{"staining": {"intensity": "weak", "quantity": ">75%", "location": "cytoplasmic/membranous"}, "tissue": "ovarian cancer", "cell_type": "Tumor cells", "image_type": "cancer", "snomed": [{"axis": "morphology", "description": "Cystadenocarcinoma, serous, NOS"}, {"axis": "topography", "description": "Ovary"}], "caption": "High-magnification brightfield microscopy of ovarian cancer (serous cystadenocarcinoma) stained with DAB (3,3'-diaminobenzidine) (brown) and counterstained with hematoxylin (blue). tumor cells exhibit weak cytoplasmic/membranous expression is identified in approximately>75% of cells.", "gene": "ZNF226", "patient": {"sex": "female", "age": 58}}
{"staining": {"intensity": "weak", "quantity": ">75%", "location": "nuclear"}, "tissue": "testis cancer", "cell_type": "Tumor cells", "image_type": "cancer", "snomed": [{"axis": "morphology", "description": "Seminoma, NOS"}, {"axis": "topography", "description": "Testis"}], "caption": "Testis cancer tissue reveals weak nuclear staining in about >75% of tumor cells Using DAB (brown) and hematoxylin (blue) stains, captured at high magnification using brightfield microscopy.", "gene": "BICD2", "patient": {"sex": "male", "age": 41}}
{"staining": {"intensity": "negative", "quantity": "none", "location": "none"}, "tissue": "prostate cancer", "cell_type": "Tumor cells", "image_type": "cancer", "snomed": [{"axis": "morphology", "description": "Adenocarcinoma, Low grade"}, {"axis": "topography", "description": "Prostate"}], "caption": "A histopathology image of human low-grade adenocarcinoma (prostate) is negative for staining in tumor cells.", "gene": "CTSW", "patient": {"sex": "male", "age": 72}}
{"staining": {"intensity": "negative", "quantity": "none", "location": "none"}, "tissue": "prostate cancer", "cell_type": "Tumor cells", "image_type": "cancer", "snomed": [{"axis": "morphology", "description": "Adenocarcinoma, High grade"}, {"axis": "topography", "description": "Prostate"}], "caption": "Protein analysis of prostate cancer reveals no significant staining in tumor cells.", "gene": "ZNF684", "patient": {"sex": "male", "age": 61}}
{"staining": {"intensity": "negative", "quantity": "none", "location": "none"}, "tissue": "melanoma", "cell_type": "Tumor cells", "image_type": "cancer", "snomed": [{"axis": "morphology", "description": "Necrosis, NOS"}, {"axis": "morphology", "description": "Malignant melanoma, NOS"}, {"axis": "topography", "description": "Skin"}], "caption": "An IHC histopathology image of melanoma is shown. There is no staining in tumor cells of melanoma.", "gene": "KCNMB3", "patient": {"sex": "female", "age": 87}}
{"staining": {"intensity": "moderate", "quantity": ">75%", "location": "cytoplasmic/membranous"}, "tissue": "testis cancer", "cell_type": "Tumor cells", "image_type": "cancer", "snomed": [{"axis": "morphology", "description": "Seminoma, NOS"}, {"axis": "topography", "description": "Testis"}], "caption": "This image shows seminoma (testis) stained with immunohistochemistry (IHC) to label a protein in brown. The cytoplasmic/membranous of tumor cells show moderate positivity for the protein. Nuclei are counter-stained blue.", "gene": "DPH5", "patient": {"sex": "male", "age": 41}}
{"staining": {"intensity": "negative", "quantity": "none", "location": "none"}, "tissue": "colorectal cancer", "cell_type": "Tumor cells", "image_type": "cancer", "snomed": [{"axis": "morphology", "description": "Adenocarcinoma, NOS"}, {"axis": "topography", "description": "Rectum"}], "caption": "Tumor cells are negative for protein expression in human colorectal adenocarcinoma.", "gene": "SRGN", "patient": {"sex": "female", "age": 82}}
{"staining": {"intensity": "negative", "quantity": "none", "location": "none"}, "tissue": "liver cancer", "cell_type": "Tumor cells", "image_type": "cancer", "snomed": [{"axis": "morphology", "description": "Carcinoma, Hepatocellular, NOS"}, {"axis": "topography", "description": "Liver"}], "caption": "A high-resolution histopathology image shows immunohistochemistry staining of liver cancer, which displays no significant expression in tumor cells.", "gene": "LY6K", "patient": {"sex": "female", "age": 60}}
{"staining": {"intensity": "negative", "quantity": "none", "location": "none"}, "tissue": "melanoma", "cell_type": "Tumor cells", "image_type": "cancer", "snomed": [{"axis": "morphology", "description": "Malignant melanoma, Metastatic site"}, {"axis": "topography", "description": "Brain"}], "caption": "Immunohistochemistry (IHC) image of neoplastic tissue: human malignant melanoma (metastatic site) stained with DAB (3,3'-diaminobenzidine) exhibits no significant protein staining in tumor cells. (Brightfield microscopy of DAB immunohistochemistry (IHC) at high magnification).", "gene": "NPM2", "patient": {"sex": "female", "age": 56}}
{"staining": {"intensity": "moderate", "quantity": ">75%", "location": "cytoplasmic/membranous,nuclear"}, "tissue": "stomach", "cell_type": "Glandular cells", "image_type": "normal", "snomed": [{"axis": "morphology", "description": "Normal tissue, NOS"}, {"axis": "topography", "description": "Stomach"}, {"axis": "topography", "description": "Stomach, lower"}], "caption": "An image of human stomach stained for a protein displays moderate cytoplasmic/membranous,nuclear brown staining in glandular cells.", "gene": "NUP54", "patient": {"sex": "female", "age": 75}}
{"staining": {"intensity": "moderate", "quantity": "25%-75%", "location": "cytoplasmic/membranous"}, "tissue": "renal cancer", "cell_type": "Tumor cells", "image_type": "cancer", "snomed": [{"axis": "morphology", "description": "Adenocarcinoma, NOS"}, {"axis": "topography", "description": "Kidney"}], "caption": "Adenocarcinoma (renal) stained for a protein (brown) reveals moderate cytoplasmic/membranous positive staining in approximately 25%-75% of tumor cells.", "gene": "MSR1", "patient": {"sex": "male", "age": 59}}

- - -

__Task directions__: Copy each line of the listing that holds the word "testis".

__Task result__:
{"staining": {"intensity": "weak", "quantity": ">75%", "location": "nuclear"}, "tissue": "testis cancer", "cell_type": "Tumor cells", "image_type": "cancer", "snomed": [{"axis": "morphology", "description": "Seminoma, NOS"}, {"axis": "topography", "description": "Testis"}], "caption": "Testis cancer tissue reveals weak nuclear staining in about >75% of tumor cells Using DAB (brown) and hematoxylin (blue) stains, captured at high magnification using brightfield microscopy.", "gene": "BICD2", "patient": {"sex": "male", "age": 41}}
{"staining": {"intensity": "moderate", "quantity": ">75%", "location": "cytoplasmic/membranous"}, "tissue": "testis cancer", "cell_type": "Tumor cells", "image_type": "cancer", "snomed": [{"axis": "morphology", "description": "Seminoma, NOS"}, {"axis": "topography", "description": "Testis"}], "caption": "This image shows seminoma (testis) stained with immunohistochemistry (IHC) to label a protein in brown. The cytoplasmic/membranous of tumor cells show moderate positivity for the protein. Nuclei are counter-stained blue.", "gene": "DPH5", "patient": {"sex": "male", "age": 41}}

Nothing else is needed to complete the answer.